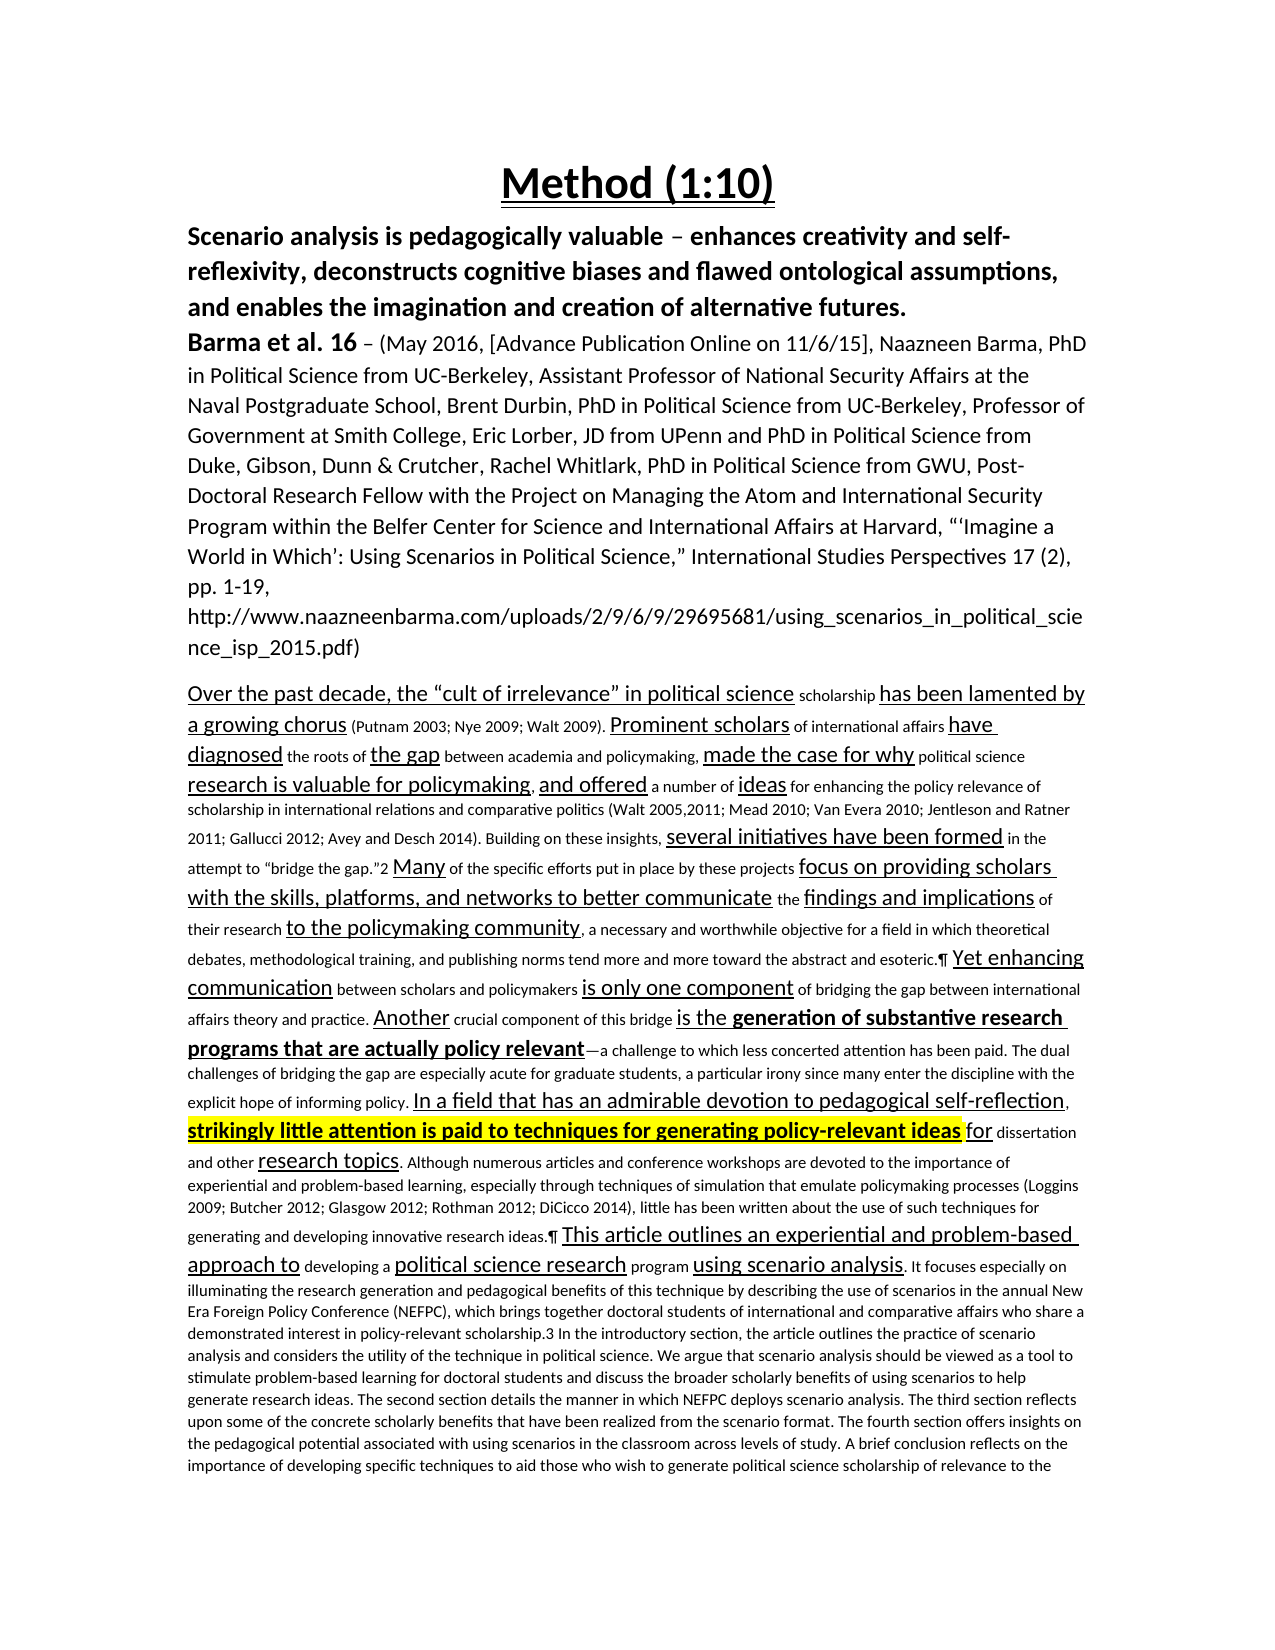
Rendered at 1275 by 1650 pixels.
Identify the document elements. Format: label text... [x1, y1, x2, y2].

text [187, 679, 1087, 1475]
subtitle Scenario analysis is pedagogically valuable – enhances creativity and self-reflexivity, deconstructs cognitive biases and flawed ontological assumptions, and enables the imagination and creation of alternative futures. [187, 219, 1087, 323]
text Barma et al. 16 – (May 2016, [Advance Publication Online on 11/6/15], Naazneen Barma, PhD in Political Science from UC-Berkeley, Assistant Professor of National Security Affairs at the Naval Postgraduate School, Brent Durbin, PhD in Political Science from UC-Berkeley, Professor of Government at Smith College, Eric Lorber, JD from UPenn and PhD in Political Science from Duke, Gibson, Dunn & Crutcher, Rachel Whitlark, PhD in Political Science from GWU, Post-Doctoral Research Fellow with the Project on Managing the Atom and International Security Program within the Belfer Center for Science and International Affairs at Harvard, “‘Imagine a World in Which’: Using Scenarios in Political Science,” International Studies Perspectives 17 (2), pp. 1-19, http://www.naazneenbarma.com/uploads/2/9/6/9/29695681/using_scenarios_in_political_science_isp_2015.pdf) [187, 326, 1087, 661]
subtitle Method (1:10) [187, 154, 1087, 210]
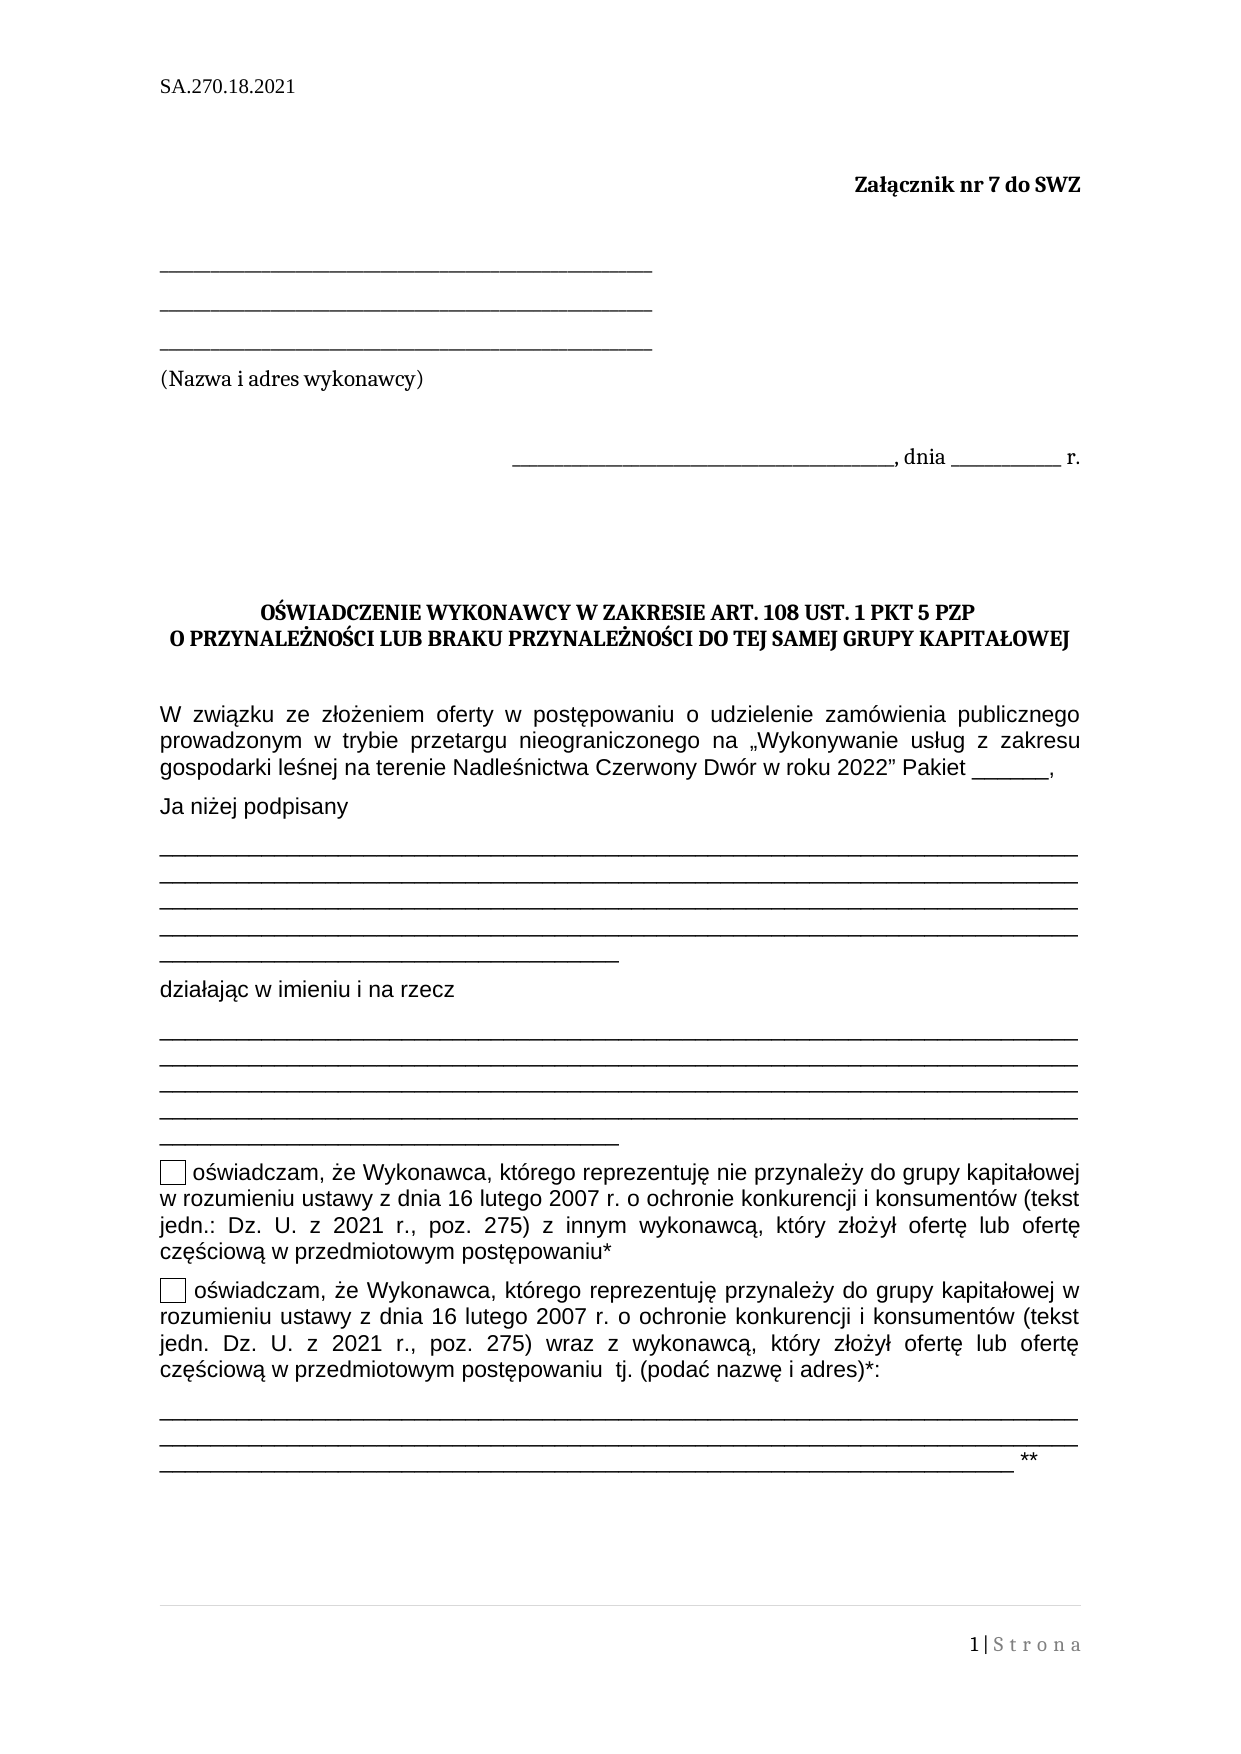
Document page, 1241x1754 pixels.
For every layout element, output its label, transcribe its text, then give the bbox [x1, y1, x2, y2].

text działając w imieniu i na rzecz [159, 976, 1081, 1002]
text __________________________________________________________ [159, 250, 1081, 276]
text __________________________________________________________ [159, 327, 1081, 354]
text _____________________________________________, dnia _____________ r. [159, 444, 1081, 470]
text W związku ze złożeniem oferty w postępowaniu o udzielenie zamówienia publicznego prowadzonym w trybie przetargu nieograniczonego na „Wykonywanie usług z zakresu gospodarki leśnej na terenie Nadleśnictwa Czerwony Dwór w roku 2022” Pakiet ______, [159, 701, 1081, 780]
text __________________________________________________________ [159, 288, 1081, 315]
text Ja niżej podpisany [159, 793, 1081, 819]
text Załącznik nr 7 do SWZ [159, 172, 1081, 198]
text (Nazwa i adres wykonawcy) [159, 366, 1081, 393]
text ____________________________________________________________________________________________________________________________________________________________________________________________________________________________________________________________________________________________________________________________________ [159, 831, 1081, 963]
text ____________________________________________________________________________________________________________________________________________________________________________________________________________________________________________________________________________________________________________________________________ [159, 1014, 1081, 1146]
text oświadczam, że Wykonawca, którego reprezentuję przynależy do grupy kapitałowej w rozumieniu ustawy z dnia 16 lutego 2007 r. o ochronie konkurencji i konsumentów (tekst jedn. Dz. U. z 2021 r., poz. 275) wraz z wykonawcą, który złożył ofertę lub ofertę częściową w przedmiotowym postępowaniu tj. (podać nazwę i adres)*: [159, 1277, 1081, 1382]
text oświadczam, że Wykonawca, którego reprezentuję nie przynależy do grupy kapitałowej w rozumieniu ustawy z dnia 16 lutego 2007 r. o ochronie konkurencji i konsumentów (tekst jedn.: Dz. U. z 2021 r., poz. 275) z innym wykonawcą, który złożył ofertę lub ofertę częściową w przedmiotowym postępowaniu* [159, 1159, 1081, 1264]
text ___________________________________________________________________________________________________________________________________________________________________________________________________________________ ** [159, 1395, 1081, 1474]
text OŚWIADCZENIE WYKONAWCY W ZAKRESIE ART. 108 UST. 1 PKT 5 PZP O PRZYNALEŻNOŚCI LUB BRAKU PRZYNALEŻNOŚCI DO TEJ SAMEJ GRUPY KAPITAŁOWEJ [159, 599, 1081, 652]
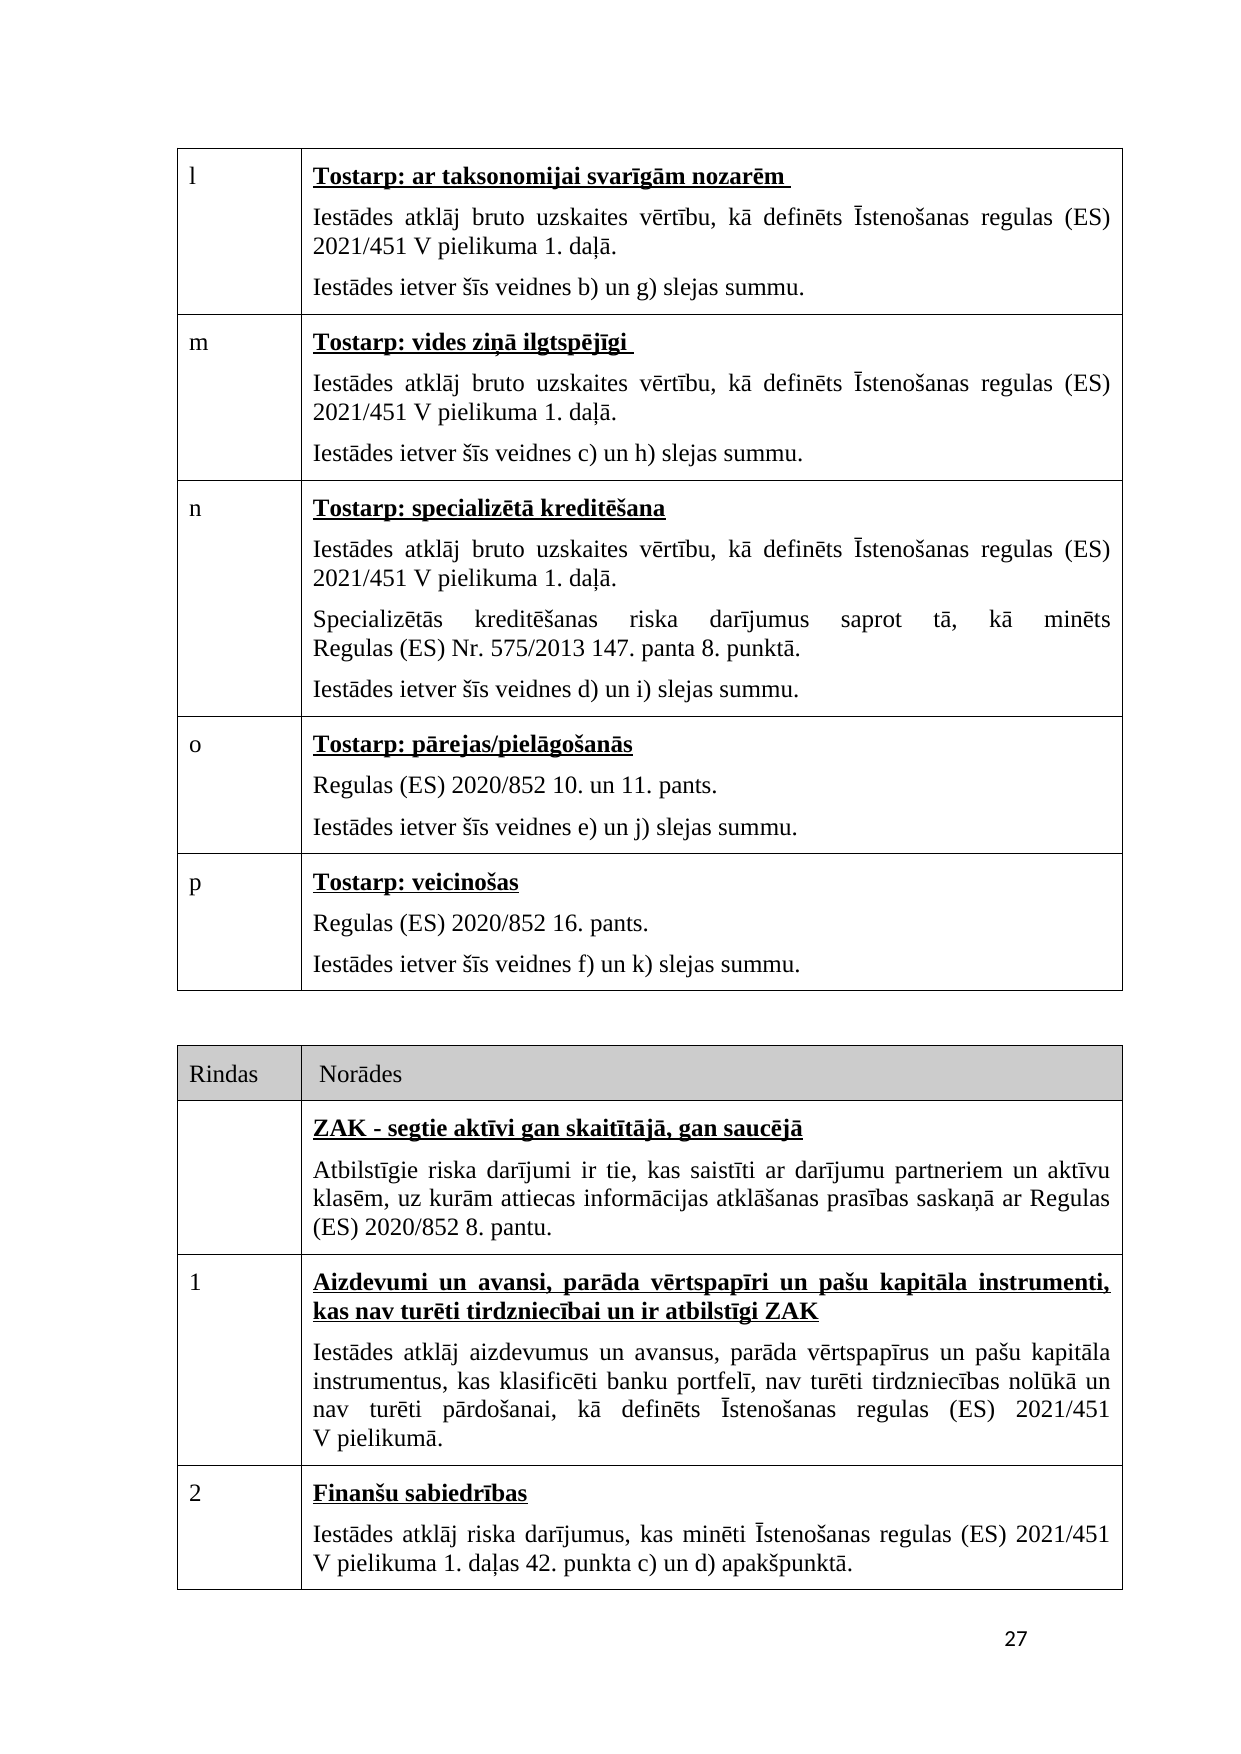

......

:: Problem details ::
Only lines go in the copy, not pictures. Transcribe exactly from the start of the listing through the line containing "Document page, 1241x1754 pixels.".

:: Solution to this task ::
Rendered at 1275 by 1650 pixels.
Identify the document elements. Format: label text... [x1, y1, x2, y2].

text [187, 679, 1087, 1475]
subtitle Scenario analysis is pedagogically valuable – enhances creativity and self-reflexivity, deconstructs cognitive biases and flawed ontological assumptions, and enables the imagination and creation of alternative futures. [187, 219, 1087, 323]
text Barma et al. 16 – (May 2016, [Advance Publication Online on 11/6/15], Naazneen Barma, PhD in Political Science from UC-Berkeley, Assistant Professor of National Security Affairs at the Naval Postgraduate School, Brent Durbin, PhD in Political Science from UC-Berkeley, Professor of Government at Smith College, Eric Lorber, JD from UPenn and PhD in Political Science from Duke, Gibson, Dunn & Crutcher, Rachel Whitlark, PhD in Political Science from GWU, Post-Doctoral Research Fellow with the Project on Managing the Atom and International Security Program within the Belfer Center for Science and International Affairs at Harvard, “‘Imagine a World in Which’: Using Scenarios in Political Science,” International Studies Perspectives 17 (2), pp. 1-19, http://www.naazneenbarma.com/uploads/2/9/6/9/29695681/using_scenarios_in_political_science_isp_2015.pdf) [187, 326, 1087, 661]
subtitle Method (1:10) [187, 154, 1087, 210]
Document page, 1241x1754 pixels.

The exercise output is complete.